Spricht man mit den «Grossen» in der Branche, reichen die Aussagen zur Marktsituation in den Private Markets und die Erwartungen in den nächsten zwölf Monaten von «katastrophal» bis «in zwölf Monaten ist alles wieder ok». Die US-Investmentbank J.P. Morgen ist in dieser Hinsicht die grosse Anführerin der «Negativen». «Man gehe nicht von einer Erholung in den nächsten 24 bis 36 Monaten aus; die Unternehmen müssten im Venture-Capital- und Private-Equity-Bereich bei Finanzierungen oder Übernahmen bis 60 Prozent tiefere Bewertungen in Kauf nehmen», so ein J.P. Morgan-Banker unlängst.

Das neue Zauberwort heisst «Profitabilität», ein Parameter, der im Technologiebereich, beim E-Commerce oder bei E-Services, den Gewinnern in der Coronakrise notabene, nur eine sehr untergeordnete Rolle gespielt hat. Speziell mit Venture Capital finanzierte Startups sind betroffen und sollten erst gar nicht auf die Idee kommen, eine grössere Finanzierungsrunde anzustossen oder gar einen Exit ins Auge zu fassen.

«Externes Geld ist nur zu einer massiv tieferen Bewertung als vor zwölf Monaten zu bekommen»

Für Investoren ist die Situation jetzt wie ein Tanz auf einer Rasierklinge. «Reduce the money burn», schreibt Sequoia, einer der grössten Venture-Capital-Fonds der USA. Personalkosten und Marketing werden reduziert, Wachstumsziele nach unten revidiert und Investitionen verschoben. Reichen diese Massnahmen nicht, und das Unternehmen braucht trotzdem frisches Geld, muss man «Bridgen»; das heisst, die Firma am Leben erhalten bis diese und vielleicht auch die nächste Krise ausgestanden sind. Externes Geld ist nur zu einer massiv tieferen Bewertung als vor zwölf Monaten zu bekommen, wenn überhaupt. Einziger Vorteil ist in diesem Fall natürlich auch, dass sich bei einer tieferen Bewertung auch der Einstandspreis für den Investor reduziert.

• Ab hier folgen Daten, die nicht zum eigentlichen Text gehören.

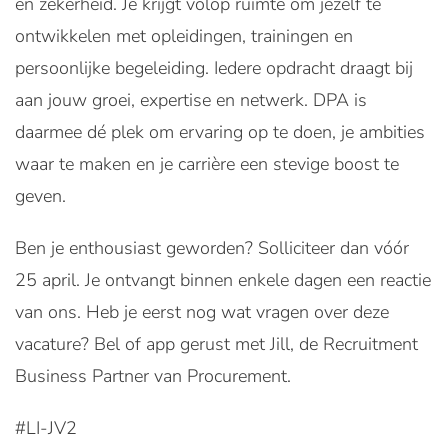
en zekerheid. Je krijgt volop ruimte om jezelf te
ontwikkelen met opleidingen, trainingen en
persoonlijke begeleiding. Iedere opdracht draagt bij
aan jouw groei, expertise en netwerk. DPA is
daarmee dé plek om ervaring op te doen, je ambities
waar te maken en je carrière een stevige boost te
geven.
Ben je enthousiast geworden? Solliciteer dan vóór
25 april. Je ontvangt binnen enkele dagen een reactie
van ons. Heb je eerst nog wat vragen over deze
vacature? Bel of app gerust met Jill, de Recruitment
Business Partner van Procurement.
#LI-JV2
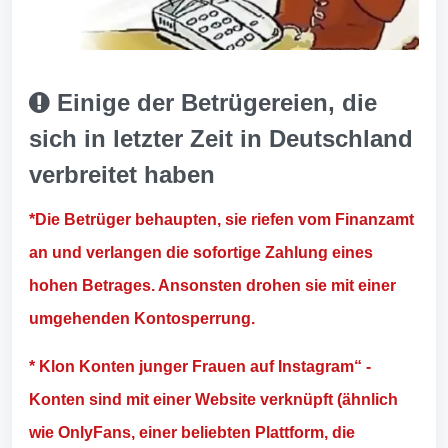
Einige der Betrügereien, die
sich in letzter Zeit in Deutschland
verbreitet haben
*Die Betrüger behaupten, sie riefen vom Finanzamt
an und verlangen die sofortige Zahlung eines
hohen Betrages. Ansonsten drohen sie mit einer
umgehenden Kontosperrung.
* Klon Konten junger Frauen auf Instagram“ -
Konten sind mit einer Website verknüpft (ähnlich
wie OnlyFans, einer beliebten Plattform, die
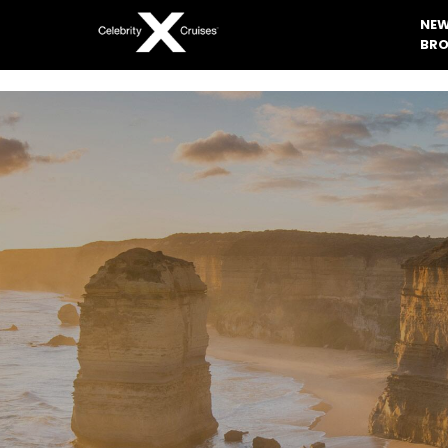
NEW
BRO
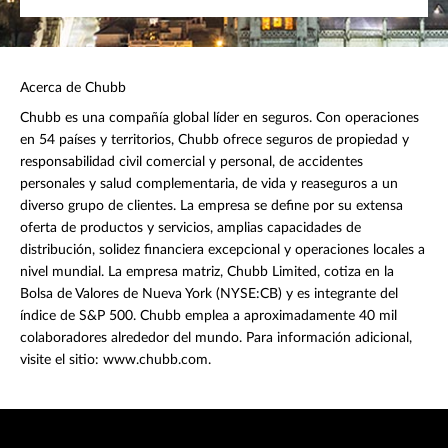
Acerca de Chubb
Chubb es una compañía global líder en seguros. Con operaciones
en 54 países y territorios, Chubb ofrece seguros de propiedad y
responsabilidad civil comercial y personal, de accidentes
personales y salud complementaria, de vida y reaseguros a un
diverso grupo de clientes. La empresa se define por su extensa
oferta de productos y servicios, amplias capacidades de
distribución, solidez financiera excepcional y operaciones locales a
nivel mundial. La empresa matriz, Chubb Limited, cotiza en la
Bolsa de Valores de Nueva York (NYSE:CB) y es integrante del
índice de S&P 500. Chubb emplea a aproximadamente 40 mil
colaboradores alrededor del mundo. Para información adicional,
visite el sitio: www.chubb.com.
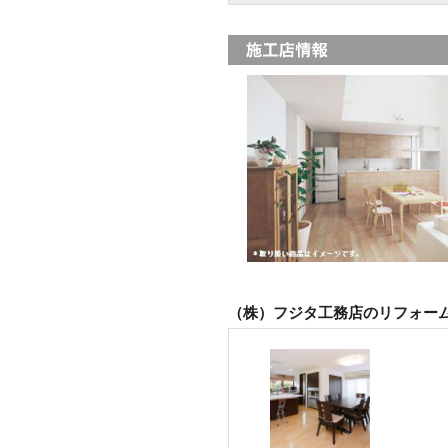
（株）フジタ工務店のリフォー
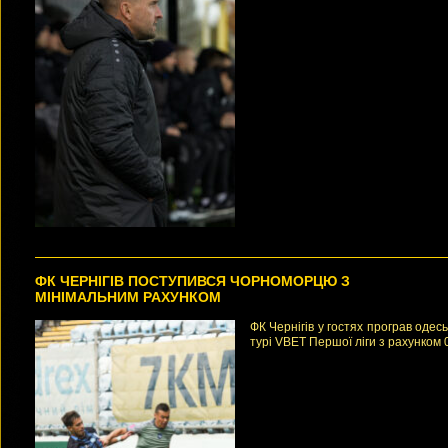
ФК ЧЕРНІГІВ ПОСТУПИВСЯ ЧОРНОМОРЦЮ З
МІНІМАЛЬНИМ РАХУНКОМ
ФК Чернігів у гостях програв оде
турі VBET Першої ліги з рахунком 0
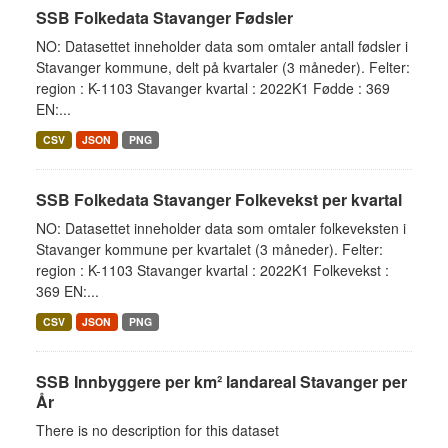
SSB Folkedata Stavanger Fødsler
NO: Datasettet inneholder data som omtaler antall fødsler i
Stavanger kommune, delt på kvartaler (3 måneder). Felter:
region : K-1103 Stavanger kvartal : 2022K1 Fødde : 369
EN:...
CSV
JSON
PNG
SSB Folkedata Stavanger Folkevekst per kvartal
NO: Datasettet inneholder data som omtaler folkeveksten i
Stavanger kommune per kvartalet (3 måneder). Felter:
region : K-1103 Stavanger kvartal : 2022K1 Folkevekst :
369 EN:...
CSV
JSON
PNG
SSB Innbyggere per km² landareal Stavanger per
År
There is no description for this dataset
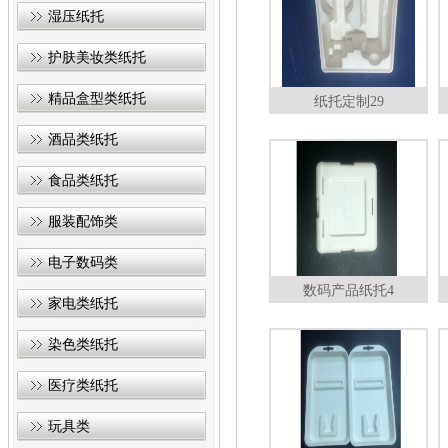
湿压纸托
护肤美妆类纸托
精品盒型类纸托
纸托定制29
酒品类纸托
食品类纸托
服装配饰类
电子数码类
数码产品纸托4
家电类纸托
染色类纸托
医疗类纸托
玩具类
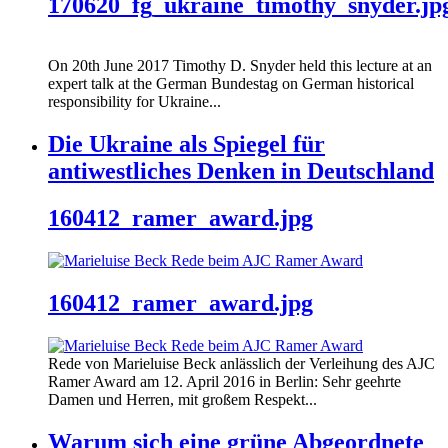
170620_fg_ukraine_timothy_snyder.jp
On 20th June 2017 Timothy D. Snyder held this lecture at an
expert talk at the German Bundestag on German historical
responsibility for Ukraine...
Die Ukraine als Spiegel für
antiwestliches Denken in Deutschland
160412_ramer_award.jpg
160412_ramer_award.jpg
Rede von Marieluise Beck anlässlich der Verleihung des AJC
Ramer Award am 12. April 2016 in Berlin: Sehr geehrte
Damen und Herren, mit großem Respekt...
Warum sich eine grüne Abgeordnete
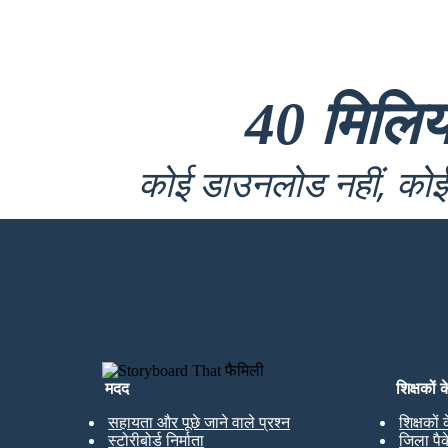
40 मिलि
कोई डाउनलोड नहीं, कोई 
मेरा पहला स्टोरीबोर्ड बनाएं
मदद
शिक्षकों 
सहायता और पूछे जाने वाले प्रश्न
शिक्षकों
स्टोरीबोर्ड निर्माता
जिला पै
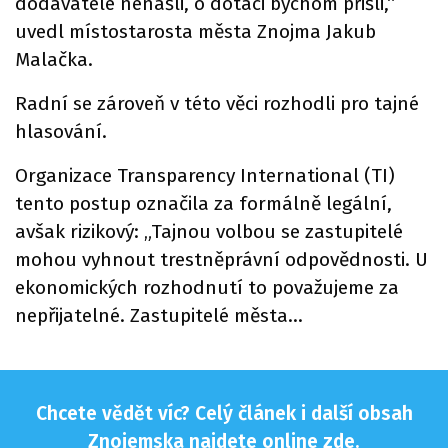
dodavatele nenašli, o dotaci bychom přišli,“
uvedl místostarosta města Znojma Jakub
Malačka.
Radní se zároveň v této věci rozhodli pro tajné
hlasování.
Organizace Transparency International (TI)
tento postup označila za formálně legální,
avšak rizikový: „Tajnou volbou se zastupitelé
mohou vyhnout trestněprávní odpovědnosti. U
ekonomických rozhodnutí to považujeme za
nepřijatelné. Zastupitelé města…
Chcete vědět víc? Celý článek i další obsah
Znojemska najdete online
zde
.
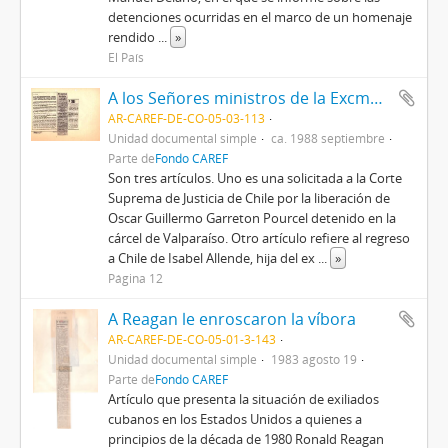
detenciones ocurridas en el marco de un homenaje
rendido
...
»
El País
A los Señores ministros de la Excma. Corte Suprema de Justicia de Chile / El regreso de Isabel Allende / Chile
AR-CAREF-DE-CO-05-03-113
Unidad documental simple
ca. 1988 septiembre
Parte de
Fondo CAREF
Son tres artículos. Uno es una solicitada a la Corte
Suprema de Justicia de Chile por la liberación de
Oscar Guillermo Garreton Pourcel detenido en la
cárcel de Valparaíso. Otro artículo refiere al regreso
a Chile de Isabel Allende, hija del ex
...
»
Página 12
A Reagan le enroscaron la víbora
AR-CAREF-DE-CO-05-01-3-143
Unidad documental simple
1983 agosto 19
Parte de
Fondo CAREF
Artículo que presenta la situación de exiliados
cubanos en los Estados Unidos a quienes a
principios de la década de 1980 Ronald Reagan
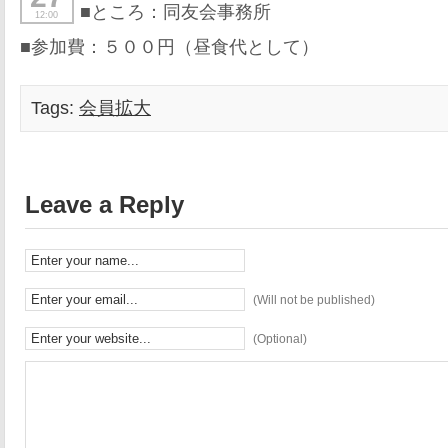
■ところ：同友会事務所
12:00
■参加費：５００円（昼食代として）
Tags:
会員拡大
Leave a Reply
(Will not be published)
(Optional)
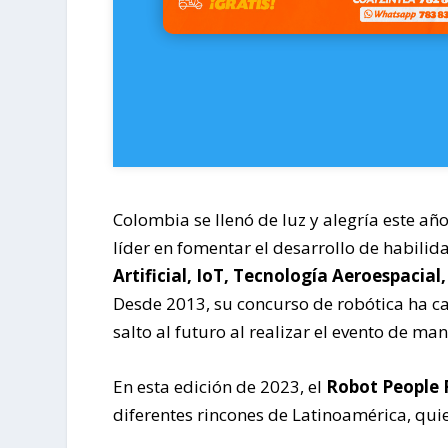
Colombia se llenó de luz y alegría este a
líder en fomentar el desarrollo de habili
Artificial, IoT, Tecnología Aeroespacial
Desde 2013, su concurso de robótica ha ca
salto al futuro al realizar el evento de man
En esta edición de 2023, el
Robot People 
diferentes rincones de Latinoamérica, qui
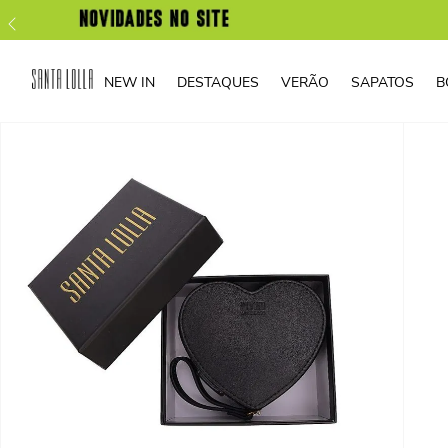
NEW IN
DESTAQUES
VERÃO
SAPATOS
B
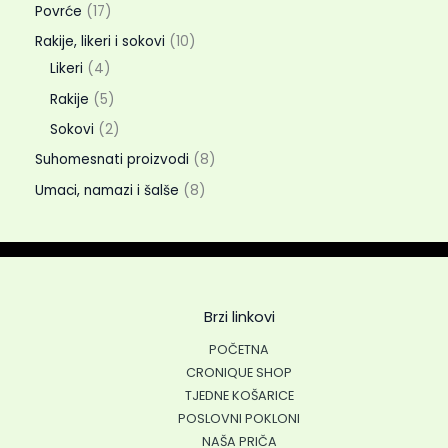
Povrće
17
Rakije, likeri i sokovi
10
Likeri
4
Rakije
5
Sokovi
2
Suhomesnati proizvodi
8
Umaci, namazi i šalše
8
Brzi linkovi
POČETNA
CRONIQUE SHOP
TJEDNE KOŠARICE
POSLOVNI POKLONI
NAŠA PRIČA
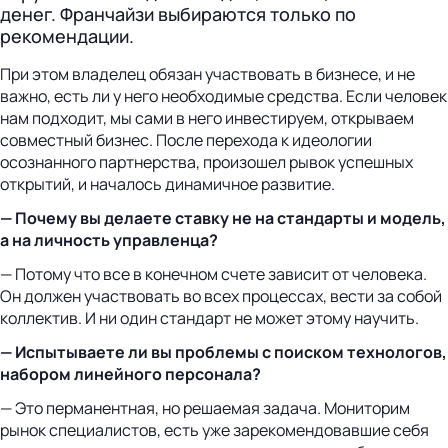
денег. Франчайзи выбираются только по
рекомендации.
При этом владелец обязан участвовать в бизнесе, и не
важно, есть ли у него необходимые средства. Если человек
нам подходит, мы сами в него инвестируем, открываем
совместный бизнес. После перехода к идеологии
осознанного партнерства, произошел рывок успешных
открытий, и началось динамичное развитие.
— Почему вы делаете ставку не на стандарты и модель,
а на личность управленца?
— Потому что все в конечном счете зависит от человека.
Он должен участвовать во всех процессах, вести за собой
коллектив. И ни один стандарт не может этому научить.
— Испытываете ли вы проблемы с поиском технологов,
набором линейного персонала?
— Это перманентная, но решаемая задача. Мониторим
рынок специалистов, есть уже зарекомендовавшие себя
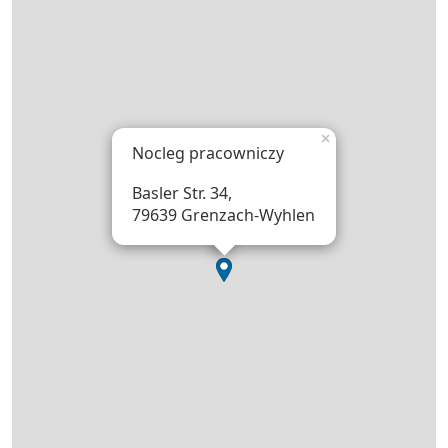
×
Nocleg pracowniczy
Basler Str. 34,
79639 Grenzach-Wyhlen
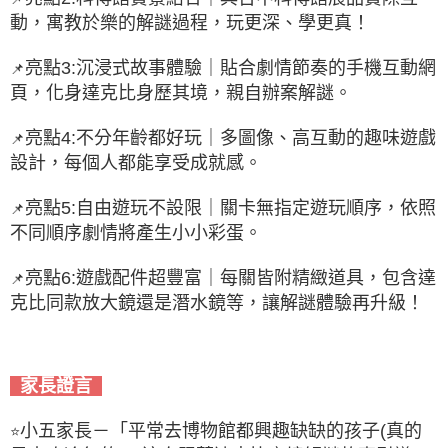
動，寓教於樂的解謎過程，玩更深、學更真！
亮點3:沉浸式故事體驗｜貼合劇情節奏的手機互動網
📌
頁，化身達克比身歷其境，親自辦案解謎。
亮點4:不分年齡都好玩｜多圖像、高互動的趣味遊戲
📌
設計，每個人都能享受成就感。
亮點5:自由遊玩不設限｜關卡無指定遊玩順序，依照
📌
不同順序劇情將產生小小彩蛋。
亮點6:遊戲配件超豐富｜每關皆附精緻道具，包含達
📌
克比同款放大鏡還是潛水鏡等，讓解謎體驗再升級！
家長證言
小五家長－「平常去博物館都興趣缺缺的孩子(真的
⭐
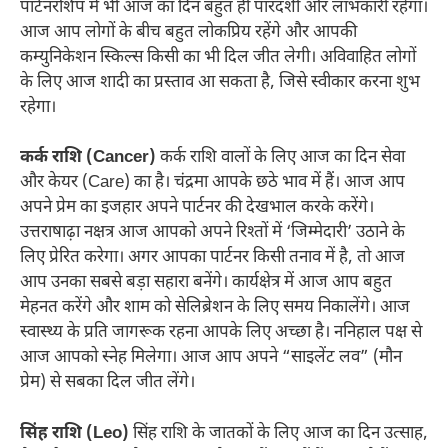
पार्टनरशिप में भी आज का दिन बहुत ही पारदर्शी और लाभकारी रहेगा।
आज आप लोगों के बीच बहुत लोकप्रिय रहेंगे और आपकी
कम्युनिकेशन स्किल्स किसी का भी दिल जीत लेगी। अविवाहित लोगों
के लिए आज शादी का प्रस्ताव आ सकता है, जिसे स्वीकार करना शुभ
रहेगा।
कर्क राशि (Cancer)
कर्क राशि वालों के लिए आज का दिन सेवा
और केयर (Care) का है। चंद्रमा आपके छठे भाव में हैं। आज आप
अपने प्रेम का इजहार अपने पार्टनर की देखभाल करके करेंगे।
उत्तराषाढ़ा नक्षत्र आज आपको अपने रिश्तों में ‘जिम्मेदारी’ उठाने के
लिए प्रेरित करेगा। अगर आपका पार्टनर किसी तनाव में है, तो आज
आप उनका सबसे बड़ा सहारा बनेंगे। कार्यक्षेत्र में आज आप बहुत
मेहनत करेंगे और शाम को सेलिब्रेशन के लिए समय निकालेंगे। आज
स्वास्थ्य के प्रति जागरूक रहना आपके लिए अच्छा है। ननिहाल पक्ष से
आज आपको स्नेह मिलेगा। आज आप अपने “साइलेंट लव” (मौन
प्रेम) से सबका दिल जीत लेंगे।
सिंह राशि (Leo)
सिंह राशि के जातकों के लिए आज का दिन उत्साह,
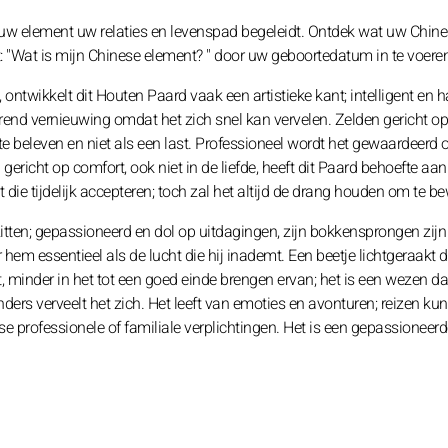
t uw element uw relaties en levenspad begeleidt. Ontdek wat uw Chin
t: "Wat is mijn Chinese element? " door uw geboortedatum in te voeren
twikkelt dit Houten Paard vaak een artistieke kant; intelligent en h
urend vernieuwing omdat het zich snel kan vervelen. Zelden gericht op
te beleven en niet als een last. Professioneel wordt het gewaardeerd 
richt op comfort, ook niet in de liefde, heeft dit Paard behoefte aan
t die tijdelijk accepteren; toch zal het altijd de drang houden om te b
zitten; gepassioneerd en dol op uitdagingen, zijn bokkensprongen zijn
r hem essentieel als de lucht die hij inademt. Een beetje lichtgeraakt 
ect, minder in het tot een goed einde brengen ervan; het is een wezen da
anders verveelt het zich. Het leeft van emoties en avonturen; reizen k
 professionele of familiale verplichtingen. Het is een gepassioneerd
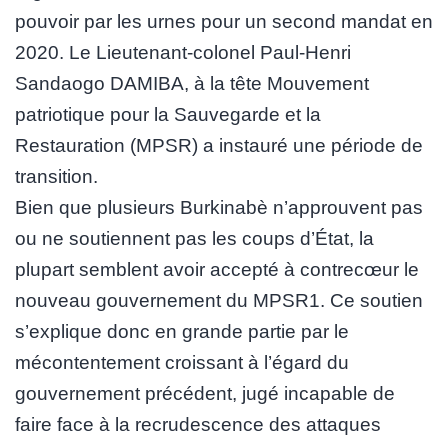
pouvoir par les urnes pour un second mandat en
2020. Le Lieutenant-colonel Paul-Henri
Sandaogo DAMIBA, à la tête Mouvement
patriotique pour la Sauvegarde et la
Restauration (MPSR) a instauré une période de
transition.
Bien que plusieurs Burkinabè n’approuvent pas
ou ne soutiennent pas les coups d’État, la
plupart semblent avoir accepté à contrecœur le
nouveau gouvernement du MPSR1. Ce soutien
s’explique donc en grande partie par le
mécontentement croissant à l’égard du
gouvernement précédent, jugé incapable de
faire face à la recrudescence des attaques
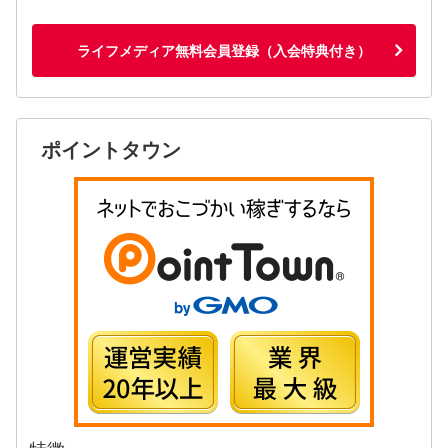
ライフメディア無料会員登録（入会特典付き）
ポイントタウン
特徴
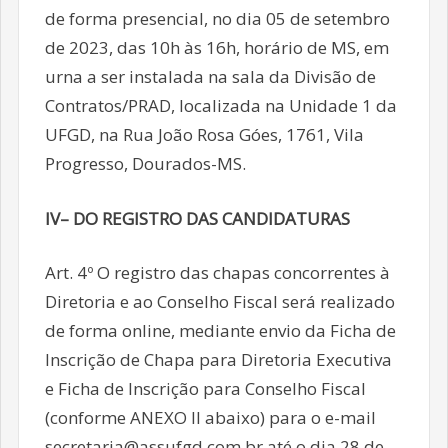
de forma presencial, no dia 05 de setembro
de 2023, das 10h às 16h, horário de MS, em
urna a ser instalada na sala da Divisão de
Contratos/PRAD, localizada na Unidade 1 da
UFGD, na Rua João Rosa Góes, 1761, Vila
Progresso, Dourados-MS.
IV– DO REGISTRO DAS CANDIDATURAS
Art. 4º O registro das chapas concorrentes à
Diretoria e ao Conselho Fiscal será realizado
de forma online, mediante envio da Ficha de
Inscrição de Chapa para Diretoria Executiva
e Ficha de Inscrição para Conselho Fiscal
(conforme ANEXO II abaixo) para o e-mail
secretaria@assufgd.com.br até o dia 28 de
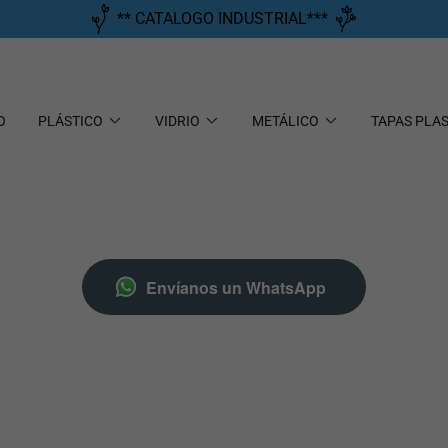
** CATALOGO INDUSTRIAL***
O
PLÁSTICO
VIDRIO
METÁLICO
TAPAS PLA
Envíanos un WhatsApp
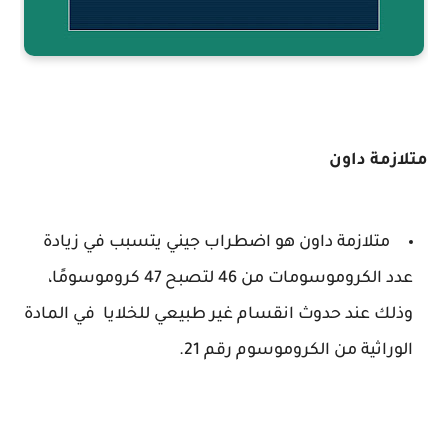
متلازمة داون
متلازمة داون هو اضطراب جيني يتسبب في زيادة
عدد الكروموسومات من 46 لتصبح 47 كروموسومًا،
وذلك عند حدوث انقسام غير طبيعي للخلايا في المادة
الوراثية من الكروموسوم رقم 21.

Für Fonds und Investoren mit Mut, Liquidität und einem flexiblen Investmenthorizont bietet der aktuelle Markt, wie immer in Krisen, jedoch Einstiegschancen. Nach Einschätzung vieler Marktteilnehmer muss der Mut allerdings sehr gross sein. Die Gemengenlage mit Inflation, Krieg in Europa, Lieferengpässen, Logistikproblemen und der immer noch anhaltenden Corona-Pandemie ist schwer einzuschätzen und birgt daher grosse Risiken für Investments in Private Markets – denn eine Verlustnotbremse gibt’s eben nicht.


Michael Bornhäusser ist Chairman and Managing Partner der 2019 gegründeten Schweizer Venture-Capital-Firma Bulb Capital. Zuvor leitete er den Private-Equity- und Produktebereich der Schweizer Privatbank Sallfort. In den 1990er-Jahren betätigte er sich als Unternehmer in der IT-Branche, unter anderem als Mitgründer der Firma Pixelpark, die 1999 an die Börse ging. Seit dem Start im Jahr 2012 hat Bulb mehr als 180 Millionen Dollar bei 17 Finanzierungsrunden in 14 Startups in den USA, England und Lateinamerika investiert und acht erfolgreiche Exits erzielt.